Onboarding to Single Sign On(SSO)
Single Sign-on (SSO) is a mechanism that allows users to access multiple applications using a single set of credentials. Instead of having separate login credentials for each application, users can log in once and access all authorized applications seamlessly with SSO.
Uber supports SSO for administrators/coordinators to access the Uber for Business web dashboard. Enterprise companies find SSO to provide a range of benefits that suit their needs, including below (but not limited to):
- Centrally controlled authentication that some companies prefer for security reasons
- A global Standard for Enterprise access
- Smooth experience to login
- Separates business and personal accounts
- SSO enabled accounts are automatically linked to the organization
Supported Identity Providers:
- Azure AD
Supported SSO Protocols:
- SAML (Security Assertion Markup Language)
¶ Pre Checklist
To enable Admin/Coordinator SSO, there are certain requirements that need to be fulfilled before you begin the setup process.
- Firstly, you must be onboarded to an Uber for Business organization and have administrative access to it through business.uber.com.
- Additionally, your organization must be using one of the Identity providers that we currently support.
- To enable users for SSO, they should be added to the Identity Provider portal, and assigned to the Uber for Business application.
- If you have created multiple organizations with Uber for Business, you will need to specify which organizations you want to enable for Admin/Coordinator SSO.
¶ Steps to enable Admin/Coordinator SSO
To enable single sign-on (SSO) for admins/coordinators in your organization, please contact your Sales Manager:
As part of the SSO request, you will need to share the following details with your sales manager or business API support agent: (Your IT administrator should be able to help with the below details)
- Organization’s name or uuid
- Email domain
- Identity provider (IDP) sign-in URL
- IDP public key ( X509 Certificate / Base64 Certificate )
- IDP Metadata file URL (can be shared instead of requirements 3,4)
Details on how to get this info can be found here
Next, you must verify domain ownership by updating a DNS record on your domain provider’s website. Your account manager or support agent will provide you with a verification string to be updated on the domain record to complete this step. Please seek assistance from your IT administrator if needed.
Once this step is completed, confirm it back to your sales manager or support agent. They will then get SSO enabled for your organization and send a confirmation to you.
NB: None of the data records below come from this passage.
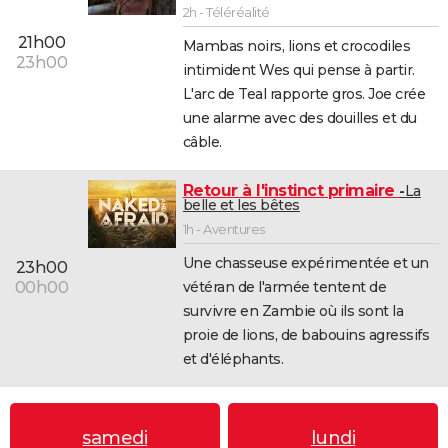
2h - Téléréalité
21h00
Mambas noirs, lions et crocodiles
23h00
intimident Wes qui pense à partir.
L'arc de Teal rapporte gros. Joe crée
une alarme avec des douilles et du
câble.
Retour à l'instinct primaire
La
belle et les bêtes
1h - Aventures
Une chasseuse expérimentée et un
23h00
vétéran de l'armée tentent de
00h00
survivre en Zambie où ils sont la
proie de lions, de babouins agressifs
et d'éléphants.
samedi
lundi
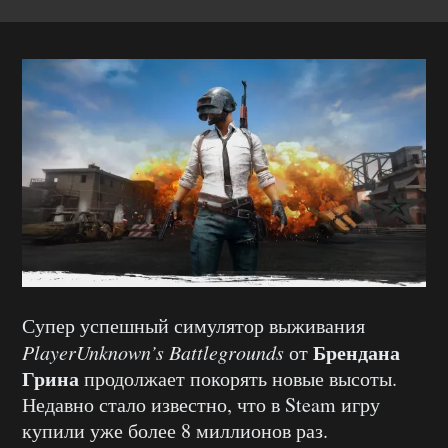
Супер успешный симулятор выживания
Брендана
PlayerUnknown’s Battlegrounds
от
Грина
продолжает покорять новые высоты.
Недавно стало известно, что в Steam игру
купили уже более 8 миллионов раз.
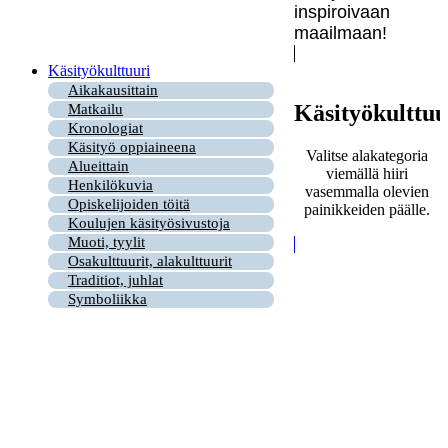
inspiroivaan
maailmaan!
Käsityökulttuuri
Aikakausittain
Käsityökulttuu
Matkailu
Kronologiat
Käsityö oppiaineena
Valitse alakategoria
Alueittain
viemällä hiiri
Henkilökuvia
vasemmalla olevien
Opiskelijoiden töitä
painikkeiden päälle.
Koulujen käsityösivustoja
Muoti, tyylit
Osakulttuurit, alakulttuurit
Traditiot, juhlat
Symboliikka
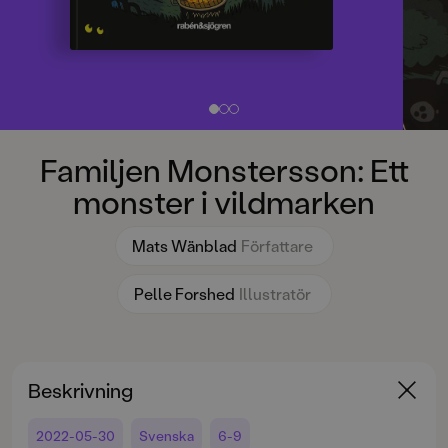
Familjen Monstersson: Ett
monster i vildmarken
Mats Wänblad
Författare
Pelle Forshed
Illustratör
Beskrivning
2022-05-30
Svenska
6-9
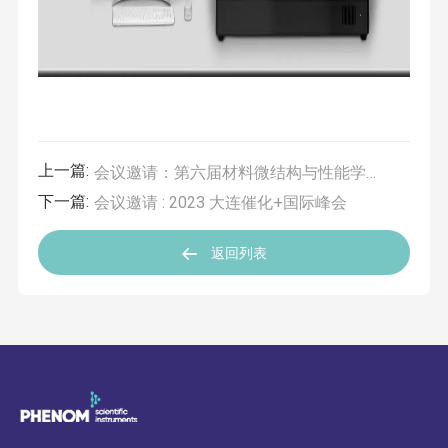
上一篇:
会议邀请：第六届材料微结构与性能学术会议
下一篇:
会议邀请 : 2023 大连催化+国际峰会
返回列表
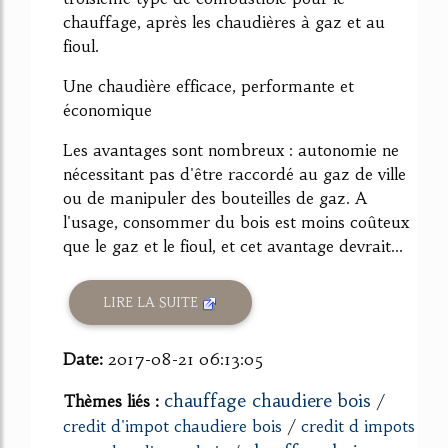
chauffage, après les chaudières à gaz et au
fioul.
Une chaudière efficace, performante et
économique
Les avantages sont nombreux : autonomie ne
nécessitant pas d'être raccordé au gaz de ville
ou de manipuler des bouteilles de gaz. A
l'usage, consommer du bois est moins coûteux
que le gaz et le fioul, et cet avantage devrait...
LIRE LA SUITE
Date:
2017-08-21 06:13:05
chauffage chaudiere bois
Thèmes liés :
/
credit d'impot chaudiere bois
/
credit d impots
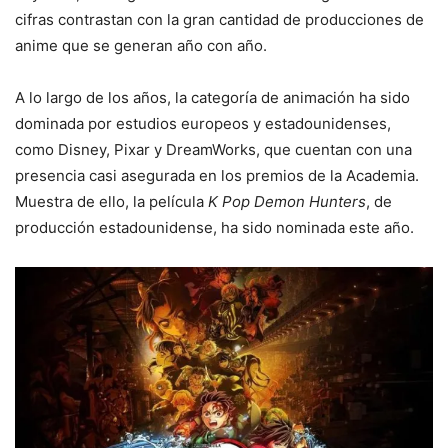
cifras contrastan con la gran cantidad de producciones de
anime que se generan año con año.
A lo largo de los años, la categoría de animación ha sido
dominada por estudios europeos y estadounidenses,
como Disney, Pixar y DreamWorks, que cuentan con una
presencia casi asegurada en los premios de la Academia.
Muestra de ello, la película
K Pop Demon Hunters
, de
producción estadounidense, ha sido nominada este año.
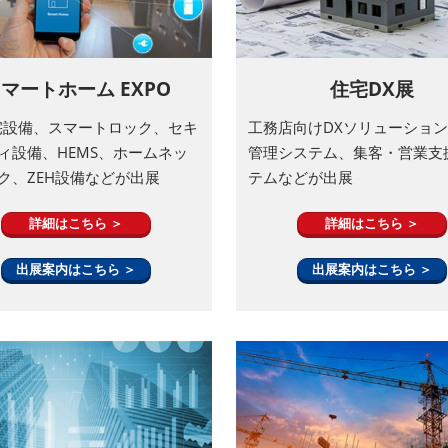
マートホーム EXPO
住宅DX展
住宅設備、スマートロック、セキ
工務店向けDXソリューショ
ィ設備、HEMS、ホームネッ
管理システム、集客・営業支
ク、ZEH設備などが出展
テムなどが出展
詳細はこちら ＞
詳細はこちら ＞
出展案内はこちら ＞
出展案内はこちら ＞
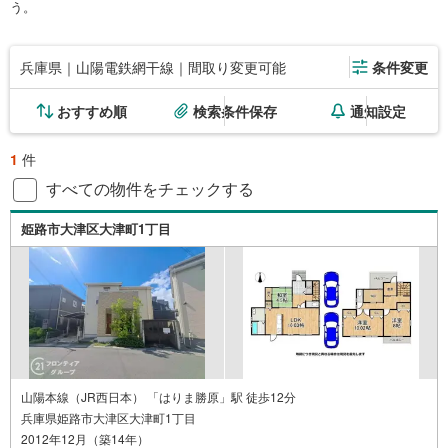
う。
兵庫県｜山陽電鉄網干線｜間取り変更可能
条件変更
おすすめ順
検索条件保存
通知設定
1
件
すべての物件をチェックする
姫路市大津区大津町1丁目
山陽本線（JR西日本） 「はりま勝原」駅 徒歩12分
兵庫県姫路市大津区大津町1丁目
2012年12月（築14年）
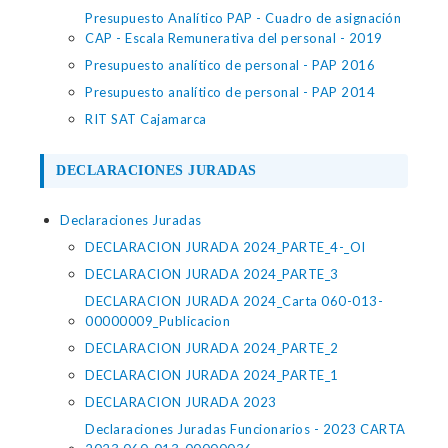
Presupuesto Analítico PAP - Cuadro de asignación
CAP - Escala Remunerativa del personal - 2019
Presupuesto analítico de personal - PAP 2016
Presupuesto analítico de personal - PAP 2014
RIT SAT Cajamarca
DECLARACIONES JURADAS
Declaraciones Juradas
DECLARACION JURADA 2024_PARTE_4-_OI
DECLARACION JURADA 2024_PARTE_3
DECLARACION JURADA 2024_Carta 060-013-
00000009_Publicacion
DECLARACION JURADA 2024_PARTE_2
DECLARACION JURADA 2024_PARTE_1
DECLARACION JURADA 2023
Declaraciones Juradas Funcionarios - 2023 CARTA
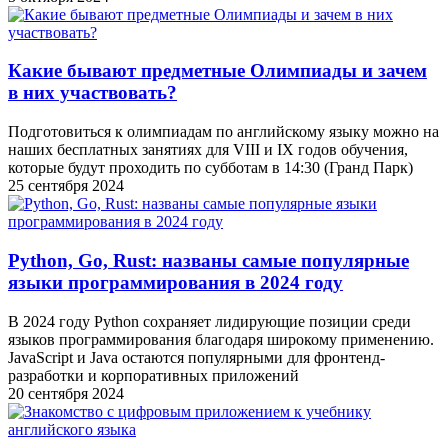
Какие бывают предметные Олимпиады и зачем
в них участвовать?
Подготовиться к олимпиадам по английскому языку можно на
наших бесплатных занятиях для VIII и IX годов обучения,
которые будут проходить по субботам в 14:30 (Гранд Парк)
25 сентября 2024
Python, Go, Rust: названы самые популярные
языки программирования в 2024 году
В 2024 году Python сохраняет лидирующие позиции среди
языков программирования благодаря широкому применению.
JavaScript и Java остаются популярными для фронтенд-
разработки и корпоративных приложений
20 сентября 2024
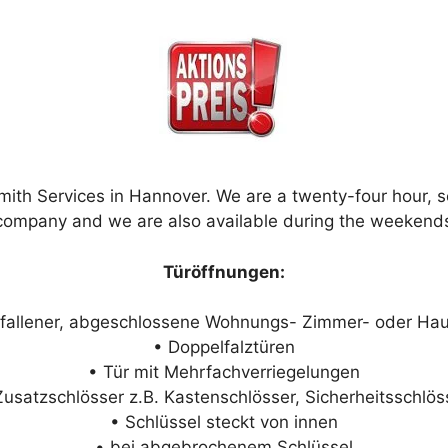
ith Services in Hannover. We are a twenty-four hour, 
company and we are also available during the weekend
Türöffnungen:
fallener, abgeschlossene Wohnungs- Zimmer- oder Ha
• Doppelfalztüren
• Tür mit Mehrfachverriegelungen
Zusatzschlösser z.B. Kastenschlösser, Sicherheitsschlös
• Schlüssel steckt von innen
• bei abgebrochenem Schlüssel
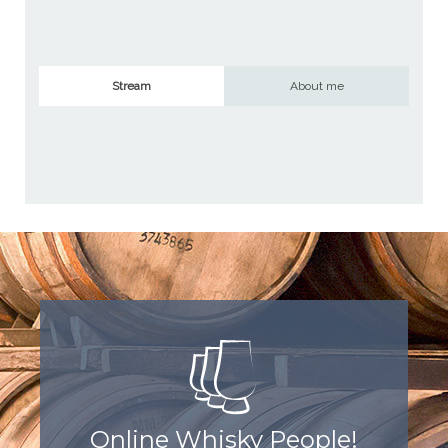
Stream
About me
Online Whisky People!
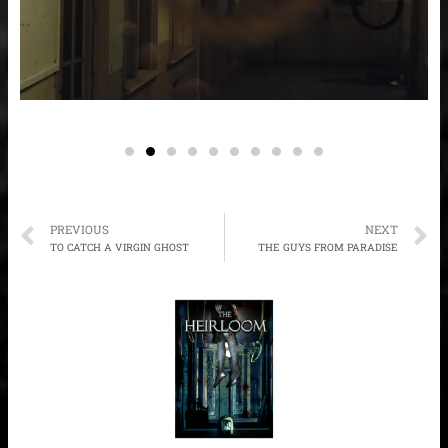
Prev
N
PREVIOUS
NEXT
TO CATCH A VIRGIN GHOST
THE GUYS FROM PARADISE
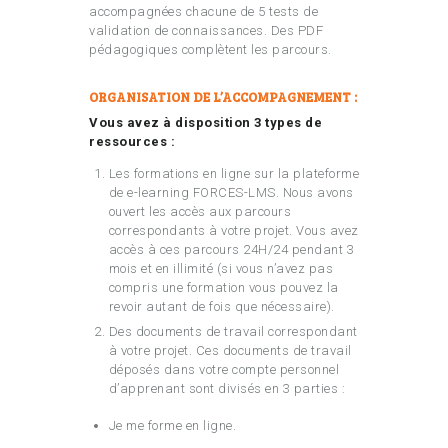
accompagnées chacune de 5 tests de
validation de connaissances. Des PDF
pédagogiques complètent les parcours.
ORGANISATION DE L’ACCOMPAGNEMENT :
Vous avez à disposition 3 types de
ressources :
Les formations en ligne sur la plateforme
de e-learning FORCES-LMS. Nous avons
ouvert les accès aux parcours
correspondants à votre projet. Vous avez
accès à ces parcours 24H/24 pendant 3
mois et en illimité (si vous n’avez pas
compris une formation vous pouvez la
revoir autant de fois que nécessaire).
Des documents de travail correspondant
à votre projet. Ces documents de travail
déposés dans votre compte personnel
d’apprenant sont divisés en 3 parties :
Je me forme en ligne.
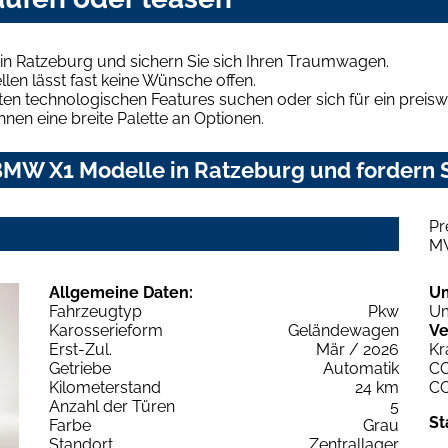
n Ratzeburg und sichern Sie sich Ihren Traumwagen.
len lässt fast keine Wünsche offen.
en technologischen Features suchen oder sich für ein preiswe
hnen eine breite Palette an Optionen.
MW X1 Modelle in Ratzeburg und fordern S
Pr
M
Allgemeine Daten:
U
Fahrzeugtyp
Pkw
Um
Karosserieform
Geländewagen
Ve
Erst-Zul.
Mär / 2026
Kr
Getriebe
Automatik
C
Kilometerstand
24 km
C
Anzahl der Türen
5
St
Farbe
Grau
Standort
Zentrallager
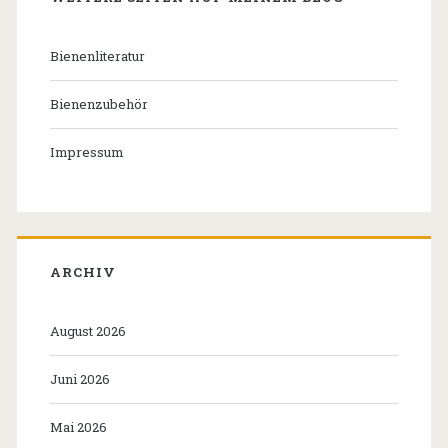
Bienenliteratur
Bienenzubehör
Impressum
ARCHIV
August 2026
Juni 2026
Mai 2026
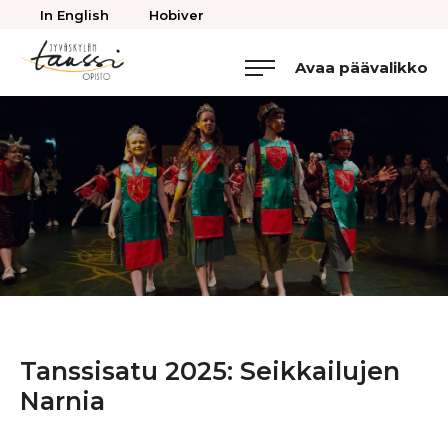
Takaisin
In English
Hobiver
ylös
Avaa päävalikko
Jyväskylän
Tanssiopisto
Tanssisatu 2025: Seikkailujen
Narnia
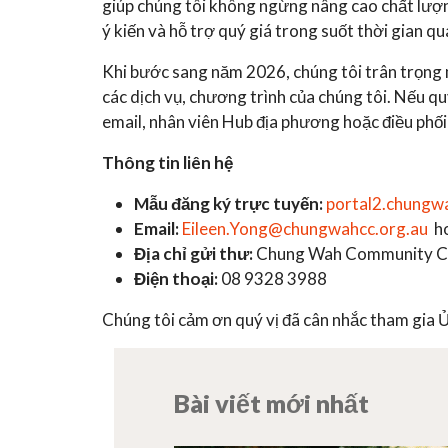
giúp chúng tôi không ngừng nâng cao chất lượng
ý kiến và hỗ trợ quý giá trong suốt thời gian qu
Khi bước sang năm 2026, chúng tôi trân trọng mờ
các dịch vụ, chương trình của chúng tôi. Nếu qu
email, nhân viên Hub địa phương hoặc điều phối
Thông tin liên hệ
Mẫu đăng ký trực tuyến:
portal2.chungw
Email:
Eileen.Yong@chungwahcc.org.au
h
Địa chỉ gửi thư:
Chung Wah Community Car
Điện thoại:
08 9328 3988
Chúng tôi cảm ơn quý vị đã cân nhắc tham gia
Bài viết mới nhất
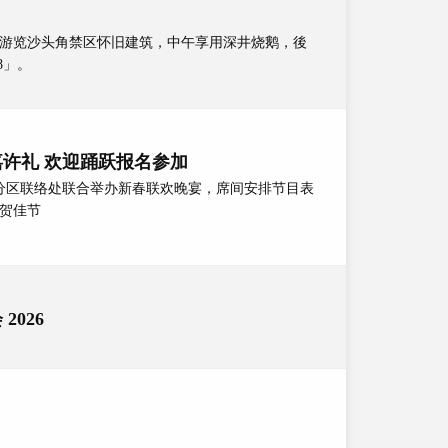
游览沙头角禁区怀旧建筑，中午享用深井烧鹅，後
8」。
许礼 欢迎踊跃报名参加
分区联络处联合举办新春联欢晚宴，席间安排节目表
贺佳节
026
All admins/coordinators will receive a welcome email and SSO enablement will be complete for your organization. For more information about the sign-up experience for admins, please see below.
¶ Sign-up experience for Admins/Coordinators
After an organization is enabled for SSO and a user is added as an admin/coordinator to the Uber for Business dashboard using their work email ID, there are two sign-up flows depending on the circumstances:
- If the user’s work email ID is available to create a business account and has not been used to create an Uber account before, a business account will be created for them with SSO settings. The user will receive a welcome email, log in through IDP using SSO, and review and accept the T&Cs for the new business account (a one-time step).
- If the user already has an Uber account with their work email ID, they will be prompted to choose between two options to create a business account:
- Option 1: Update their current Uber account’s email address to a personal one for personal use, freeing up the work email ID. An auto-created and activated business account with the work email ID will have SSO enabled.
- Option 2: Transfer the existing Uber account to a business account. They could create another Uber account with a personal email address for personal use.
¶ Implications of converting personal account to a business account
It’s important to note that converting a current Uber account to a business account means that the account will be managed by the organization. The organization will have access to all activity and data on the account, including details of past and future Uber trips and meals of the user. Converting the account to a business account is irreversible and should be at the individual user’s sole discretion.
Note: After receiving an email to select one of the above options, the user will log in through IDP using SSO and review and accept the T&Cs for the new business account (a one-time step). For Option 2, this step will be skipped as the T&Cs were already accepted when the Uber account was first created, although the user will need to affirmatively consent to the account conversion.
¶ Business account in Uber for Business
- A business account is an account managed by an organization and solely used for business purposes.
- It is separate from personal accounts and managed by the organization for activating features such as single sign-on, password reset, and two-factor authentication. When an employee leaves the organization, their access to the account is automatically revoked upon removal from the organization’s IDP.
- All trip data taken via a business account will be available to the organization through the Uber for Business dashboard even if the employee leaves. Employees still have data subject rights and can contact Uber support for any past data from their business account if needed in the future.
- Currently, regular trips or meals cannot be accessed using your Uber app through a business account. However, we are in the process of imminent enhancements that will enable the same for SSO-enabled admins.
Note: Any admins who are currently using an email address[official or personal] and password to login to business dashboard before enabling SSO, it is considered to be personal accounts.